L’intelligence dans la nature est aussi exprimée dans ce titre qui ouvre la quatrième veillée du roman Monnè, Outrages et défis : « Chaque fois que les mots changent de sens et les choses de symboles, les Diabaté retournent réapprendre l’histoire et les nouveaux noms des hommes, des animaux et des choses »[2]. Ici, le narrateur rapporte les propos du griot Diabaté qui trouve qu’il doit réapprendre à nommer les hommes, les animaux et les choses ; qu’il doit retourner à l’école réapprendre à communiquer avec la nature parce que les mots ont changé de sens, c’est-à-dire que la société de Soba, en pleine colonisation, est de plus en plus pervertie. Au fait, ces propos de Diabaté sous-entendent que les créatures de la nature peuvent dialoguer ; étant donné que le nom est une marque distinctive nécessaire pour faciliter la communication entre son porteur et les autres, et qu’il constitue un réceptacle qui sert à appeler son porteur ici-bas et dans l’au-delà.

Dans le roman En attendant le vote des bêtes sauvages, les proverbes obéissent à une construction particulière. Littéralement, ce sont des figures qui personnifient l’espèce animale et végétale. Il en va par exemple des énoncés tels que : « Si la petite souris abandonne le sentier de ses pères, les pointes de chiendent lui crèvent les yeux »[3]; « Si la perdrix s’envole, son enfant ne reste pas à terre »[4]. Au sens propre, « Si la petite souris abandonne le sentier de ses pères, les pointes de chiendent lui crèvent les yeux » veut dire que « si une souris abandonne le sentier de ses parents, elle sera frappée par un malheur ». Donc, ″la souris″ est personnifiée ici parce qu’on peut lui donner une âme et lui attribuer les caractéristiques d’un être humain, d’un enfant notamment. De même, dans la séquence « Si la perdrix s’envole son enfant ne reste pas à terre », ″la perdrix″ est personnifiée parce qu’on peut lui attribuer les caractéristiques d’une mère d’enfant. Au fait, si l’on s’en tient à leur sens premier, ces deux proverbes évoqués à titre illustratif feraient croire que tout est vivant, animal, végétal, minéral, et que toute espèce vivante est capable de communiquer.

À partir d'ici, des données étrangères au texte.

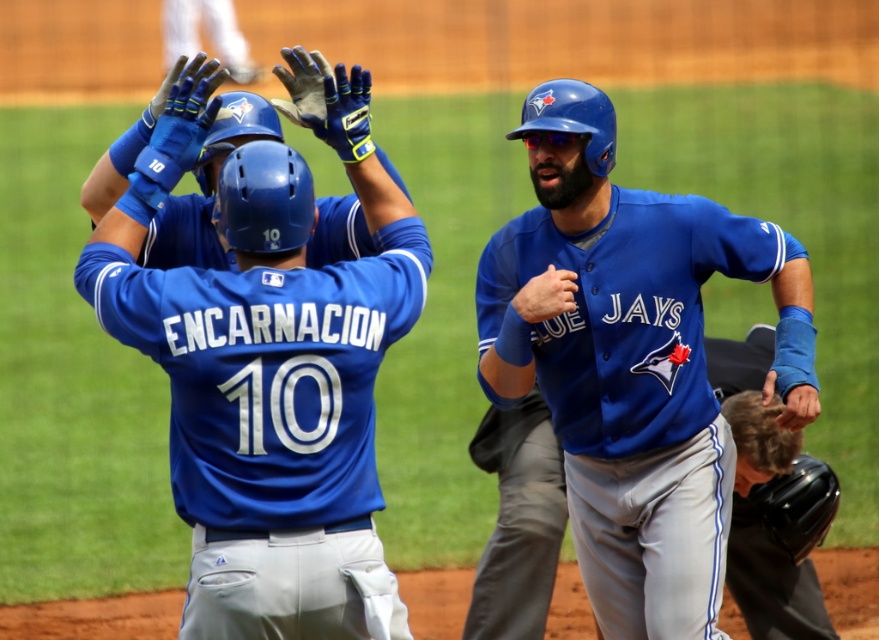
You are a photographer at the baseball game and want to capture a photo of the matte blue helmet at upper center and the blue jersey at center. Which object should you focus on first if you want to ensure both are in focus?

The matte blue helmet at upper center is above the blue jersey at center, so you should focus on the blue jersey at center first since it is closer to the camera and then adjust for the matte blue helmet at upper center to ensure both are in focus.

You are a photographer at the baseball game and want to capture a photo of both the matte blue helmet at upper center and the blue jersey at center. Which object should you zoom in on first to ensure both are in focus?

The matte blue helmet at upper center is not as tall as the blue jersey at center, so you should zoom in on the blue jersey at center first to ensure both are in focus.

You are a photographer trying to capture a closeup of the matte blue helmet at upper center and the blue jersey at center. Which object should you focus on first to ensure it appears sharp in the photo?

The matte blue helmet at upper center is closer to the viewer than the blue jersey at center, so you should focus on the matte blue helmet at upper center first to ensure it appears sharp.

Cette croyance, Birahima l’évoque aussi dans son discours. Ici par exemple : « Il faut toujours remercier l’arbre à Karité sous lequel on a ramassé beaucoup de bons fruits pendant la bonne saison »[5]. Ce proverbe enseigne la reconnaissance et la gratitude. Littéralement cependant, son sens prête à confusion dans ce sens que l’arbre à Karité dont parle Birahima est personnifié, un peu comme s’il pouvait dialoguer. Le passage où Birahima rapporte la naissance de sa maman souligne également la même croyance :

La nuit de la naissance de ma mère, ma grand-mère était trop occupée à cause aussi de mauvais signes apparaissant un peu partout dans l’univers. Cette nuit-là, il y avait trop de mauvais signes dans le ciel et sur la terre, comme les hurlements des hyènes dans la montagne, les cris des hiboux sur les toits des cases. Tout ça pour prédire que la vie de ma mère allait être terriblement et malheureusement malheureuse. Une vie de merde, de souffrance, de damnée[6].

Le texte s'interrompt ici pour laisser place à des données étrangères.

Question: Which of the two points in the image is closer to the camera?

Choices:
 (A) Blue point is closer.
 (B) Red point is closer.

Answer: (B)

Birahima raconte que la naissance de sa maman fut ponctuée de mauvais signes, les cris des hiboux, les hurlements des hyènes, qui préfigurèrent très tôt qu’elle allait connaître une existence difficile. Au fait dans ce passage, Birahima fait globalement allusion à un monde où tout vit et peut communiquer.

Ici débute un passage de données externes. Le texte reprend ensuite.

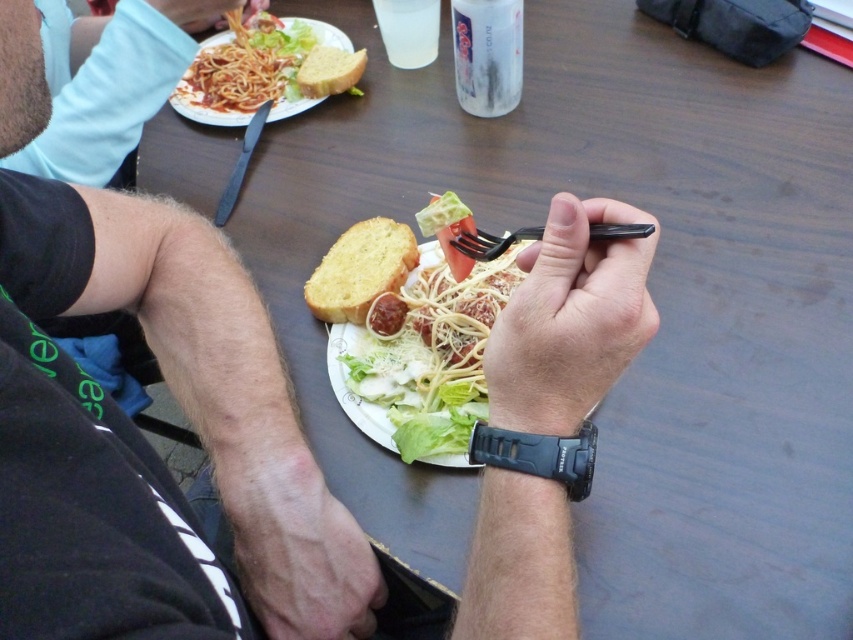
Can you confirm if matte black fork at center is positioned above brown toasted bread at upper center?

Actually, matte black fork at center is below brown toasted bread at upper center.

Between matte black fork at center and brown toasted bread at upper center, which one is positioned lower?

matte black fork at center

Between point (506, 353) and point (328, 68), which one is positioned in front?

Point (506, 353) is more forward.

At what (x,y) coordinates should I click in order to perform the action: click on matte black fork at center. Please return your answer as a coordinate pair (x, y). The width and height of the screenshot is (853, 640). Looking at the image, I should click on (569, 320).

This screenshot has height=640, width=853. Describe the element at coordinates (569, 320) in the screenshot. I see `matte black fork at center` at that location.

Who is higher up, matte black fork at center or white matte spaghetti at center?

matte black fork at center

Locate an element on the screen. Image resolution: width=853 pixels, height=640 pixels. matte black fork at center is located at coordinates (569, 320).

Can you confirm if white paper plate at upper left is positioned to the right of brown toasted bread at upper center?

Incorrect, white paper plate at upper left is not on the right side of brown toasted bread at upper center.

What do you see at coordinates (206, 113) in the screenshot? I see `white paper plate at upper left` at bounding box center [206, 113].

Locate an element on the screen. The width and height of the screenshot is (853, 640). white paper plate at upper left is located at coordinates (206, 113).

En gros, le mythe de l’intelligence dans la nature, subrepticement exprimé par les narrateurs de Kourouma au travers des proverbes et des images, tente de justifier l’unité du réel sur la base des critères informatif et communicatif. Donc, loin d’être une spéculation superstitieuse, ce mythe véhicule un message magico-scientifique que semble approuver la physique moderne dans sa description des origines du cosmos :

Au commencement était le vide […] Et d’une fluctuation quantique du vide naquit l’univers. Telle est la version moderne du fameux big-bang […] Ce vide quantique originel n’est pas vraiment vide – évidemment, puisque rien ne peut naître du néant absolu. C’est donc un vide plein, un faux vide, qui aurait enfanté la matière[7].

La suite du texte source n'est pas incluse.